Als die Freundinnen das Trauerhaus betraten, zögerte Ilses Fuß auf der Schwelle; sie mußte die Hand auf das klopfende Herz legen. Schon hier beschlich sie das unheimliche Gefühl, welches der Ort, an dem ein Toter liegt, hervorruft, und sie wäre am liebsten wieder umgekehrt, wenn nicht Orla, welche die Treppe schon hinaufgegangen war, sie leise gerufen hätte. Oben an der Tür kam ihnen Nellie mit verweinten Augen entgegen und die drei jungen Wesen umarmten sich stumm, keine vermochte zu sprechen. Sie traten in Floras Zimmer ein. Heute lagen keine bunt verstreuten Blätter auf dem Schreibtisch herum, wie bei Ilses erstem Besuche, auch glich die schweigsame Nellie am Fenster nicht im geringsten der Nellie von damals, deren übermütiger Spott so belustigend gewesen war. Der düstere Wintermorgen paßte so recht zu der Stimmung in dem stillen Gemach. Fröstelnd, kalt und unbehaglich war es heute, der einförmig graue Himmel sah nicht aus, als ob er auch im klarsten Blau strahlen und heiter lächelnde Sonnenblicke schicken könnte.
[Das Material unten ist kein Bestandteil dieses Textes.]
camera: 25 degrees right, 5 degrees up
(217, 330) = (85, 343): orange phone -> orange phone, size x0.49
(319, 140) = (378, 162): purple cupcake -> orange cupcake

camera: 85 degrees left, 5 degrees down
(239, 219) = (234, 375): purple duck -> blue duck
„Wo liegt er?“ fragte Orla endlich nach langem Schweigen.

Nellie bezeichnete ihr das Zimmer.

„Ist Flora dort?“

„Sie ruht sich ein wenig,“ gab Nellie zur Antwort.
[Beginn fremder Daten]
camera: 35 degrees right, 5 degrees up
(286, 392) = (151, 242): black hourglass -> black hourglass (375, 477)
Orla ging hinaus. Sachte klinkte sie die Türe zum Sterbegemach auf und trat ein. Durch die weit geöffneten Fensterflügel strömte ihr die kalte Luft erfrischend entgegen, und sie atmete tief auf, denn die dumpfe Luft in Floras Zimmer war beängstigend gewesen und hatte sie beklommen gemacht.

Noch erinnerte in dem Raum nichts daran, daß hier ein Toter lag, noch hatte keine ordnende Hand den Eindruck des Krankenzimmers verwischt. Auf dem Tischchen vor dem Bett stand noch das halbgeleerte Glas, aus welchem er zuletzt getrunken, daneben lag das Thermometer, das mit grausamer Genauigkeit die hohe Temperatur des Kranken gezeigt hatte. Alles war noch unberührt geblieben, und man konnte glauben, daß der stille Mann dort im Bett ein Schlafender wäre.